Novel required properties of, and efficient algorithms to seek, perfect cuboids
Aubrey de Grey, Philip Gibbs, Louie Helm
TL;DR
The paper advances the search for perfect cuboids by introducing two new algorithms rooted in the geometry of perfect plinths and perfect picture frames, connecting PC existence to bi-perfect cuboids (BPCs) and their four subtypes. It develops a robust elliptic-curve framework, deriving master equations that encode NPCs and 3-BPCs through EF1, EF2, EF3, EF4, EI1, EI2 curves, and demonstrates that many face and internal-rectangle aspect ratios are prohibited when these curves have rank zero.
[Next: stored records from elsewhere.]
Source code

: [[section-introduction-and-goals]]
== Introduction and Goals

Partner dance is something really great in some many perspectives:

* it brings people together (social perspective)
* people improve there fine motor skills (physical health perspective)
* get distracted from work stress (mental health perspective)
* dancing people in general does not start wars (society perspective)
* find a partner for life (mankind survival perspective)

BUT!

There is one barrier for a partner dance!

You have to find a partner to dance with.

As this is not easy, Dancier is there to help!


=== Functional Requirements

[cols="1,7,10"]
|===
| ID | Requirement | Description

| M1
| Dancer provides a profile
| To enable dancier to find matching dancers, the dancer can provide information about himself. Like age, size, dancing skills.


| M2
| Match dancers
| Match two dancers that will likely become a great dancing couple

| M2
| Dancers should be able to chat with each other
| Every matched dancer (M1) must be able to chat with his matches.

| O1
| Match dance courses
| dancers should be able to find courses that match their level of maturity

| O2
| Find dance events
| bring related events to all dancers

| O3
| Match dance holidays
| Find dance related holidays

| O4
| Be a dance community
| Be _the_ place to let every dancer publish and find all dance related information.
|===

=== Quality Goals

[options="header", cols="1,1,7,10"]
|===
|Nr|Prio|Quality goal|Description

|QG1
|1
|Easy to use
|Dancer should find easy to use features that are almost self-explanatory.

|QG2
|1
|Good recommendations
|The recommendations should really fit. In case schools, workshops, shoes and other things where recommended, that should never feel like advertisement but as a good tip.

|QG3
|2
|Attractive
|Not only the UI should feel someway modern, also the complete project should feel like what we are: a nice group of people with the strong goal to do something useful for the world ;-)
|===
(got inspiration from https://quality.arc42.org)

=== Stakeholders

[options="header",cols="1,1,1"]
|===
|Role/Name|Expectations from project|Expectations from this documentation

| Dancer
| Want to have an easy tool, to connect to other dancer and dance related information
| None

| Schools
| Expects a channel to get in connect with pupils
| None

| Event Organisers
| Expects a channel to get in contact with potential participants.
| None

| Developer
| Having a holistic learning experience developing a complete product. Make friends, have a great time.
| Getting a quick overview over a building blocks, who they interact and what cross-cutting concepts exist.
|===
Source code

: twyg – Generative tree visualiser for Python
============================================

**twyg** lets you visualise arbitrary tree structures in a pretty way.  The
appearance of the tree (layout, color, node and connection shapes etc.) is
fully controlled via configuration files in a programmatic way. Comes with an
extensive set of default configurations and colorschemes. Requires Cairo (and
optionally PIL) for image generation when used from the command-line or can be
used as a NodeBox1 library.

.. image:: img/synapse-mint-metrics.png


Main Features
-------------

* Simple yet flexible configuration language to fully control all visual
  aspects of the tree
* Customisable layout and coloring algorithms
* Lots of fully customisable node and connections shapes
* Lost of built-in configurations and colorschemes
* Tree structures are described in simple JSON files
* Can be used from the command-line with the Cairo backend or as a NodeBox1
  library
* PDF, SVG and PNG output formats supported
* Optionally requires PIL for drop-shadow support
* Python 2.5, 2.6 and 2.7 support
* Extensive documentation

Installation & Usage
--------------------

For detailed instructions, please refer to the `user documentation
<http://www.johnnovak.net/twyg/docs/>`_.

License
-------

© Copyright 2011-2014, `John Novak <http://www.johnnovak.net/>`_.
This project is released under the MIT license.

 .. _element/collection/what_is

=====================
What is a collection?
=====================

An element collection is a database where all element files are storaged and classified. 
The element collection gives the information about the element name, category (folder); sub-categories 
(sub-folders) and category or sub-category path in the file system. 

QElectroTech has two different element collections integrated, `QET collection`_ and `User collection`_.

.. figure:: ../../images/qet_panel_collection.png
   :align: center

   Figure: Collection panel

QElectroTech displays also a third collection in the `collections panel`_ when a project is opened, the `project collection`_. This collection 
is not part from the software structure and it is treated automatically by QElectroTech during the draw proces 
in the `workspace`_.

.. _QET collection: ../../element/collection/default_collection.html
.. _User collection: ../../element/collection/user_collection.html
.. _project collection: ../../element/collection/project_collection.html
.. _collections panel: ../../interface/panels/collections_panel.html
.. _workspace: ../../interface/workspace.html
Computationally, the authors produce extensive enumerations: 288 F-BPCs and 122 I-BPCs up to large bounds with the first algorithm, and 1319 total F-BPCs/I-BPCs via the second algorithm, while finding no PCs to date; these results strengthen the conjecture that a PC may not exist. The work also provides two parametric families of edge cuboids and identifies intriguing relationships among F-BPCs, Leech pentacycles, and cousin transformations, offering new directions for theoretical and computational exploration. Overall, the study sharpens nonexistence evidence for perfect cuboids and lays a scalable, elliptic-curve–based path toward resolving the PC question.
Abstract
We present a novel approach to the age-old question of whether perfect cuboids exist. Our approach consists of two new computer search algorithms, arising from the analysis of "perfect plinths" reported by one of us recently, that are much more efficient than any prior algorithm of which we are aware. Using this approach, we also (i) identify some new two-parameter families of edge cuboids, and (ii) show that large proportions of aspect ratios of faces or internal rectangles cannot be present in a perfect cuboid, a property that was previously reported only for faces with the aspect ratio 4:3.